Le fatalisme moderne et la dissociation des fatalités


On pressent les destinées d’une génération par l’étude des idées directrices qui orientent ses volontés et déterminent sa conduite. Mais où les rechercher, ces idées ? Ce n’est certes pas dans les actes des multitudes. Elles possèdent des appétits et non des pensées. Sera-ce chez les intellectuels qui font des livres et prononcent des discours ? Ils ne nous donnent le plus souvent que le reflet d’opinions adoptées pour séduire auditeurs ou lecteurs.

Malgré la difficulté de dégager nettement les idées d’une époque, on peut s’en faire une notion approximative par l’enseignement des maîtres les plus écoutés.
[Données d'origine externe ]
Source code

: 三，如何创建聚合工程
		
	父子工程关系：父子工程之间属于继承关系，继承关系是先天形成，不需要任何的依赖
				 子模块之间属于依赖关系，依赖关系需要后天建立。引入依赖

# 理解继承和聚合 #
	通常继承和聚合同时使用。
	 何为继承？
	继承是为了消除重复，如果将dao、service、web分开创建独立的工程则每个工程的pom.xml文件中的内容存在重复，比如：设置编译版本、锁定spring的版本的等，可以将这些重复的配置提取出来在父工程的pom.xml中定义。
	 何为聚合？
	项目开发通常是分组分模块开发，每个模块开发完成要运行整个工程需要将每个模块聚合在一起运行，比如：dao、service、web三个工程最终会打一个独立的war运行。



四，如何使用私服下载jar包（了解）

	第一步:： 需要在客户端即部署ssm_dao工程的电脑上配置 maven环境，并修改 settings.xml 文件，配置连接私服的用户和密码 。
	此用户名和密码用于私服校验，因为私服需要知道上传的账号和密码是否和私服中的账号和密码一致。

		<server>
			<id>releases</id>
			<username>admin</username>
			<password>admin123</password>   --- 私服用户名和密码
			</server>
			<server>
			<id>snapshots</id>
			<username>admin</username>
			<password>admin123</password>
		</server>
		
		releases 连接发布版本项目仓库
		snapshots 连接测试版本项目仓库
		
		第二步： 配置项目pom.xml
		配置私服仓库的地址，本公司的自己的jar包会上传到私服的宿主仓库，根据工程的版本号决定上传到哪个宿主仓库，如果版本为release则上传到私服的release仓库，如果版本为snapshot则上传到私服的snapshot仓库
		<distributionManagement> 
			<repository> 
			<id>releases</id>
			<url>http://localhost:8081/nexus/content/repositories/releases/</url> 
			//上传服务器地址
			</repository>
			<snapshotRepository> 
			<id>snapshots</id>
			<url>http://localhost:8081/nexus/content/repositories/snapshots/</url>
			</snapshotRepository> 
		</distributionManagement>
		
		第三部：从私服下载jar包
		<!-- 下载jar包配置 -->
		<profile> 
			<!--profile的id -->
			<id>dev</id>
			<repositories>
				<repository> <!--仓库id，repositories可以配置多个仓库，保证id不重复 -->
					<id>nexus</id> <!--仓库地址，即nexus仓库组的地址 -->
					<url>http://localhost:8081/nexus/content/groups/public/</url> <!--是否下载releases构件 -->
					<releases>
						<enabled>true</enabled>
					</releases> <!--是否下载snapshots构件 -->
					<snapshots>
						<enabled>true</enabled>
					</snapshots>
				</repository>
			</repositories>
De récents discours académiques, ceux notamment de messieurs Lavisse et Pierre Loti, trahissent clairement les préoccupations actuelles des guides de la jeunesse.

Ils ne sont pas réconfortants, ces discours. Un pessimisme attristé les domine. Ce qu’on y lit surtout, c’est la conviction de l’inutilité de l’effort, une résignation passive devant les événements, la proclamation de l’impuissance de la science à éclaircir les mystères qui nous enveloppent. Un fatalisme sombre semble envahir, au déclin de leurs jours, l’âme de penseurs qui, à l’aurore de leur activité mentale, étaient tout rayonnants d’espérances.

Cette note fataliste constatée chez les professeurs et les académiciens, nous la retrouverions également chez les hommes politiques actuels. Dans une interview, un ancien président de la République, monsieur Loubet, s’exprime ainsi :

"La force inéluctable des choses l’emporte sur la volonté des hommes. Une logique mystérieuse nous conduit."

Nous verrons bientôt de quels éléments se composent cette force inéluctable et cette logique mystérieuse.

Parmi les académiciens dont je viens de parler, Pierre Loti s’est montré le plus attristé. Dans une langue harmonieuse, il réédite la vieille plainte de l’Ecclésiaste, tant de fois répétée au cours des âges.